Using the always 32-bit-align-structures rule tends to break so many 
programs that ARM's latest compiler (Acorn's Norcroft was an early version 
of that) uses the same rule that NetBSD/arm32 does.  There is a fair 
chance (though it is yet to be decided) that NetBSD will stick with the 
current rules even though we had orignially planned to move to strict 
32-bit alignment when we switched to ELF.

> 
> What does ARM's toolkit do? 
It uses the same rule that NetBSD does.

> One should think that they prefer their code to be
> fast, and for the major range of applications were ARM processors are used this
> is the most important fact, compatibility to x86 structures is not important.
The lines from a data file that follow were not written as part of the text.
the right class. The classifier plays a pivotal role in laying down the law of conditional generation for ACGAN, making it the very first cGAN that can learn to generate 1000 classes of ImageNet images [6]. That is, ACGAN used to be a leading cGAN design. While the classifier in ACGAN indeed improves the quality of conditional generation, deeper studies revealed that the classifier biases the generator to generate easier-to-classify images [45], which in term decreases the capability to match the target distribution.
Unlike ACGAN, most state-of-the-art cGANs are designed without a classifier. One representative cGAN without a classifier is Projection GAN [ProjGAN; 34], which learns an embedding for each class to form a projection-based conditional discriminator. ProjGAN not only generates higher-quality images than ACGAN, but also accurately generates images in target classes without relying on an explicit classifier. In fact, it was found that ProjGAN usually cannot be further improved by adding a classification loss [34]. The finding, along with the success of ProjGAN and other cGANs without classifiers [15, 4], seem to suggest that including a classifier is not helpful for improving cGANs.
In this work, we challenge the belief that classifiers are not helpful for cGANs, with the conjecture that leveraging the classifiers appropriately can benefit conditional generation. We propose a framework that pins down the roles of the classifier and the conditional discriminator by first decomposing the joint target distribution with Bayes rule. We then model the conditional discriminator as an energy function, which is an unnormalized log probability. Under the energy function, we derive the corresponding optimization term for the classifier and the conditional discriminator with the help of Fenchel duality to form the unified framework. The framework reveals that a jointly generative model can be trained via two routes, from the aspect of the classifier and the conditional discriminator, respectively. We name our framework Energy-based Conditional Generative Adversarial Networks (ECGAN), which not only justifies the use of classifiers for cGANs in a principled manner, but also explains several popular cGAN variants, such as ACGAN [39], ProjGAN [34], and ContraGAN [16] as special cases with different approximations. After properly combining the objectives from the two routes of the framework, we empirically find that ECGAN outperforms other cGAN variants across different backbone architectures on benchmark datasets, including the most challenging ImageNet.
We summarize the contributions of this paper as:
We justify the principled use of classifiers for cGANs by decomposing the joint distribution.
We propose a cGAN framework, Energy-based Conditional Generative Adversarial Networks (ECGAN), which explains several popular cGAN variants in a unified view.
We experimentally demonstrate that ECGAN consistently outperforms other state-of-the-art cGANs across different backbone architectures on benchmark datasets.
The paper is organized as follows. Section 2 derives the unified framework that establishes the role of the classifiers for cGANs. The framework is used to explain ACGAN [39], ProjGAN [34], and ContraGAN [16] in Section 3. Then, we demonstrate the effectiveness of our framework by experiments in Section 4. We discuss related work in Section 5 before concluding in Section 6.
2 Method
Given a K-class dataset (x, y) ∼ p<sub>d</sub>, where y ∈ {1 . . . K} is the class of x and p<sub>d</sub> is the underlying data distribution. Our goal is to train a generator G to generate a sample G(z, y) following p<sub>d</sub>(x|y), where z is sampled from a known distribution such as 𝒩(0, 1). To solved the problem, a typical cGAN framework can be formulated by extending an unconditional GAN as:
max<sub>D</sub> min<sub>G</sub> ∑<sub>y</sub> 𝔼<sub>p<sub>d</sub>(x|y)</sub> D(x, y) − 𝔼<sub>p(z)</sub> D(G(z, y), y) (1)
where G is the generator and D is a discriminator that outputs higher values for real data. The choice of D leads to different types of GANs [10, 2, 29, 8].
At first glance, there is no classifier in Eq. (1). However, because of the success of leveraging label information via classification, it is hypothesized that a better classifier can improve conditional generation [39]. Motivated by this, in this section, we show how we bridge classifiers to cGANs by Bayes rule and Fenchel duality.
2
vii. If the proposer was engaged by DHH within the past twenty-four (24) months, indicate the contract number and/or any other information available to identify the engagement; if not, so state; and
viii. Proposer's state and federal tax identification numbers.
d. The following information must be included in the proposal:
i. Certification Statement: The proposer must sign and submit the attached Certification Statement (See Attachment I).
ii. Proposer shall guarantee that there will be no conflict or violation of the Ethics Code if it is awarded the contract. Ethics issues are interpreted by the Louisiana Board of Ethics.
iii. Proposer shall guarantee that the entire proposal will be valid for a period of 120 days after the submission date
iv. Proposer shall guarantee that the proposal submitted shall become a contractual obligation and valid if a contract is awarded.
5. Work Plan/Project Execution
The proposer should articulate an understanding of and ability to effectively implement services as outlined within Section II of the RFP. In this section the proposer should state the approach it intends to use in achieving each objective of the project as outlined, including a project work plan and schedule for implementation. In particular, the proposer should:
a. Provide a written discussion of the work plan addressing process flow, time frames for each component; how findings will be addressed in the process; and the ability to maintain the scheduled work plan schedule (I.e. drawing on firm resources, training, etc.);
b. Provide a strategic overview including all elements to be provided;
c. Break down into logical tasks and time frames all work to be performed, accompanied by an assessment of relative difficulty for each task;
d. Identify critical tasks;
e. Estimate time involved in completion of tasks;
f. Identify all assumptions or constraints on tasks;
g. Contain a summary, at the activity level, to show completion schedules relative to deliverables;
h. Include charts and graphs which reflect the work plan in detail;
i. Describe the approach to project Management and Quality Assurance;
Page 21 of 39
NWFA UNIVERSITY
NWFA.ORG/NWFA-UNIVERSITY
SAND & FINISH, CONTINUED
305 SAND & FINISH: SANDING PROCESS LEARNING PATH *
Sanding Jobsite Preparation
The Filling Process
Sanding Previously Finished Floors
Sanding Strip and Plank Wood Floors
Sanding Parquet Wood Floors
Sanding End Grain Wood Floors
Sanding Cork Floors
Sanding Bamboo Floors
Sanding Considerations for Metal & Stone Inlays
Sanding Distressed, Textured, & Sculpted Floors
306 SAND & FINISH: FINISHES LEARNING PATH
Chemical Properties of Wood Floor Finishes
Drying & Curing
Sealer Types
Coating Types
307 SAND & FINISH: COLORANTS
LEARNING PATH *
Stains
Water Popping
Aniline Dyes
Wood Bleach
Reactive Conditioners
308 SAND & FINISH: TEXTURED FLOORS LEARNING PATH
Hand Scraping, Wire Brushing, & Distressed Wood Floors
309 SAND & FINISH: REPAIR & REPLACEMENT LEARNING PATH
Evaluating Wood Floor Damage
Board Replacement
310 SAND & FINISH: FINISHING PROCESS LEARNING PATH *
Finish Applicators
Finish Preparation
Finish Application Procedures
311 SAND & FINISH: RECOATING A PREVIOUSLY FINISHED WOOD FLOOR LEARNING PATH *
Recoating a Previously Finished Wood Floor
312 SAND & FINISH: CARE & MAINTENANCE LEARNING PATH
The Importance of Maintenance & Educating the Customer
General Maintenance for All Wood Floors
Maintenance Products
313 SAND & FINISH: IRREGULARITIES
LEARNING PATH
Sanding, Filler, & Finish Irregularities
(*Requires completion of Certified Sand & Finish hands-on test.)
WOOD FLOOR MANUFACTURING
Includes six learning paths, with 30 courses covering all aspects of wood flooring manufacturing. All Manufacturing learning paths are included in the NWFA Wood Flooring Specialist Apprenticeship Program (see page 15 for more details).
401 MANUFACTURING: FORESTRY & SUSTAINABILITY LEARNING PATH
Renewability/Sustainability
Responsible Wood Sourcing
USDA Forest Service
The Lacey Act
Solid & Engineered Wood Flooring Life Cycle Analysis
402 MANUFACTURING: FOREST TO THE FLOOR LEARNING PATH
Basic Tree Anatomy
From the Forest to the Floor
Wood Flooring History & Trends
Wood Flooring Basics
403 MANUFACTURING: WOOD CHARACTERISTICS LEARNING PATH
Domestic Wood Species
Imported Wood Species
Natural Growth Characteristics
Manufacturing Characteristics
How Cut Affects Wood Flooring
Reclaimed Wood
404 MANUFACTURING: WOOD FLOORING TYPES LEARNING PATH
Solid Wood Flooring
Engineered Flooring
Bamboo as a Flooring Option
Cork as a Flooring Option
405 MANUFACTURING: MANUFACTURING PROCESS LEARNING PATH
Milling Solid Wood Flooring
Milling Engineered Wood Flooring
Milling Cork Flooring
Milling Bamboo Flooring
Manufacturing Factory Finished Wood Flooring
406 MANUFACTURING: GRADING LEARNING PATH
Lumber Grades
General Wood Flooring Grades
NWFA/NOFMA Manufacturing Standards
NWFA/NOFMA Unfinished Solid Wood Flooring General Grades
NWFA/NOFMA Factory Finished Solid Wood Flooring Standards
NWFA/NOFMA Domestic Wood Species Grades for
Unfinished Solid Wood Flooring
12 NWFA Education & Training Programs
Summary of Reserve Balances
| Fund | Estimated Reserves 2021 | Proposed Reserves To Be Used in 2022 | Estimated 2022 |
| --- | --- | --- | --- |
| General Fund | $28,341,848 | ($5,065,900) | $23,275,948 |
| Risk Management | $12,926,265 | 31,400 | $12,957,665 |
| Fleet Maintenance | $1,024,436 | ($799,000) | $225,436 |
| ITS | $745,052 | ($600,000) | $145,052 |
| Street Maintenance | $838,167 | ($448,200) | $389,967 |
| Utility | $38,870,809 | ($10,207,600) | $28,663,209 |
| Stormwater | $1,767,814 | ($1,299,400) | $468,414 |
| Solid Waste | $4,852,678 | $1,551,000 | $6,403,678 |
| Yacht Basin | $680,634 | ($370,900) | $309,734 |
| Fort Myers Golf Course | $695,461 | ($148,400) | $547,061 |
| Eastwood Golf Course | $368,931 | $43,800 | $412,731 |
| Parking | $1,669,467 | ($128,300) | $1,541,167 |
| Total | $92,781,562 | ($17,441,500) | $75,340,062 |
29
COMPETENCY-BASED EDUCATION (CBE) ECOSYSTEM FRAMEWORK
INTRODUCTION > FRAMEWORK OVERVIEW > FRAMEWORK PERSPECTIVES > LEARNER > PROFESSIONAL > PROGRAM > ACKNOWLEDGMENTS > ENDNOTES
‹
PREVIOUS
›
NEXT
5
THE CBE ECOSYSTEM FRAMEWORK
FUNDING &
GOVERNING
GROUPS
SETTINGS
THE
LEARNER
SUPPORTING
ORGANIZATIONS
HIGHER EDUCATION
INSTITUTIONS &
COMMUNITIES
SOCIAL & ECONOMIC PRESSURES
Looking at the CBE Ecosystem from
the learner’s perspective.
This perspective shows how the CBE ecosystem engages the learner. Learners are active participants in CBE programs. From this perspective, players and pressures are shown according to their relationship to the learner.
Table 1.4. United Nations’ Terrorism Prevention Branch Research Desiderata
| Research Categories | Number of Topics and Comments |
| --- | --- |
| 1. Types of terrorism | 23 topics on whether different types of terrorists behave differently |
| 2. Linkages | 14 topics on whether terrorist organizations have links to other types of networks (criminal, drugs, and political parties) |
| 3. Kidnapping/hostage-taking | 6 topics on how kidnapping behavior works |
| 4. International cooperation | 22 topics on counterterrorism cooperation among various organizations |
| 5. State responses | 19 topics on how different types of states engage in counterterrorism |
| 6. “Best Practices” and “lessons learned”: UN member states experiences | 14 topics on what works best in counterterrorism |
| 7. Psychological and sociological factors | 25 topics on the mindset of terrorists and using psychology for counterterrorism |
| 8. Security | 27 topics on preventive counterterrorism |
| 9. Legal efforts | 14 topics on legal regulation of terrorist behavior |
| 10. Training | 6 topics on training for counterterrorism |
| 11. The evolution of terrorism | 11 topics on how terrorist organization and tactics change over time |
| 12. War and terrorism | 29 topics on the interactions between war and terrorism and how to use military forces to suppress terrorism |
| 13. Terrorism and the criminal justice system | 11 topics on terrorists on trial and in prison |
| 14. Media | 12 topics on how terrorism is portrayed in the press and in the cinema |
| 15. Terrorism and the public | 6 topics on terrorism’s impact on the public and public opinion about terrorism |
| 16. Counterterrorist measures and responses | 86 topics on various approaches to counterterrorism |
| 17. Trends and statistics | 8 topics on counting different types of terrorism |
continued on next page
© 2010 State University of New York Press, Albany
When you are trying to port a program like Mozilla, which is enormous and 
written by people who've never heard of the ARM and don't care about its 
non-x86 style alignment rules you'd probably change your mind -- I was 
tearing my hair out the other week trying to get this to run on ARM Linux 
without crashing on every second page visited  -- it doesn't help much 
that the debug data for Mozilla exceeds the VM of many machines!  And yes, 
it was an assumption about the size of struct {short x[3]};

> So they should do it the same way?

It's sill being discussed.  But as has been said before, the problem in 
your case is those pragmas.

R.

PS.  Norcroft C is almost certainly just ignoring pragma pack anyway.